Instead, intuition is borne out in the numbers. Whiffs beget strikeouts, perhaps more so than called strikes do. Now let’s see the difference between a whiff machine, an above-average whiff guy, etc. The following numerical endpoints are arbitrary, because whole numbers have that ancient allure which standard deviations lack. I like feeling connected to ancients. I’ll be an ancient someday and so will you.


If the numbers look compressed, click to engorge. “Count” means how many pitchers fell into that group.

Pitchers with higher SwStr% pitch more innings with both lower ERA and FIP. Naturally, their K% exceeds their peers’ and their WAR is higher, partly because FanGraphs relies on FIP to calculate WAR. WAR/180 is just WAR prorated to 180 innings, a reasonable standard for the modern starter. Hits are unaffected, score another for DIPS theory. Walks are also largely constant; it seems that getting whiffs and avoiding walks are two distinct skills.

Finally (for today), here’s one big graphic showing the year-to-year correlation for four related stats. This dataset was a little smaller than the previous one of ~1700, because not every pitcher pitched two consecutive seasons of at least 50 innings. Here I have 1182 such pairs of player-seasons. You’ll definitely want to click to engorge.

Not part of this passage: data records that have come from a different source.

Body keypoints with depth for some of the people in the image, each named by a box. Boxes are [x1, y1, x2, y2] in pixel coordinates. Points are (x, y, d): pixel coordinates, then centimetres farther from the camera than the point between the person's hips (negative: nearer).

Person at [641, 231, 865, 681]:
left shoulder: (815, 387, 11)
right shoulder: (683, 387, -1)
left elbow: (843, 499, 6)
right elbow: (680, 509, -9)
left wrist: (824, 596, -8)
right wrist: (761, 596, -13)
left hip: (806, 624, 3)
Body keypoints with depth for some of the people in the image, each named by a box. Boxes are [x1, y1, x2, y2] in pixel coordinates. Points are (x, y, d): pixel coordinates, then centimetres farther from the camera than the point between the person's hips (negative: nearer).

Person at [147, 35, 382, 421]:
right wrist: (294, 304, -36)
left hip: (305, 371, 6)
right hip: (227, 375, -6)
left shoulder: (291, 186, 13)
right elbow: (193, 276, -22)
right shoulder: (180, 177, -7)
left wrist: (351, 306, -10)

I was mildly surprised to find K/9 had the most consistency between years. I would have guessed SwStr%, then K%. Anyway, SwStr% is right up there with the two foremost strikeout stats in terms of yearly predictability. But say you need a stat in the middle of a season to predict the next few months’ worth of games. I still think SwStr% would be the best there, because it has more data points. It’s a matter of pitches versus entire at-bats, and tomorrow I’ll see if this hunch is true.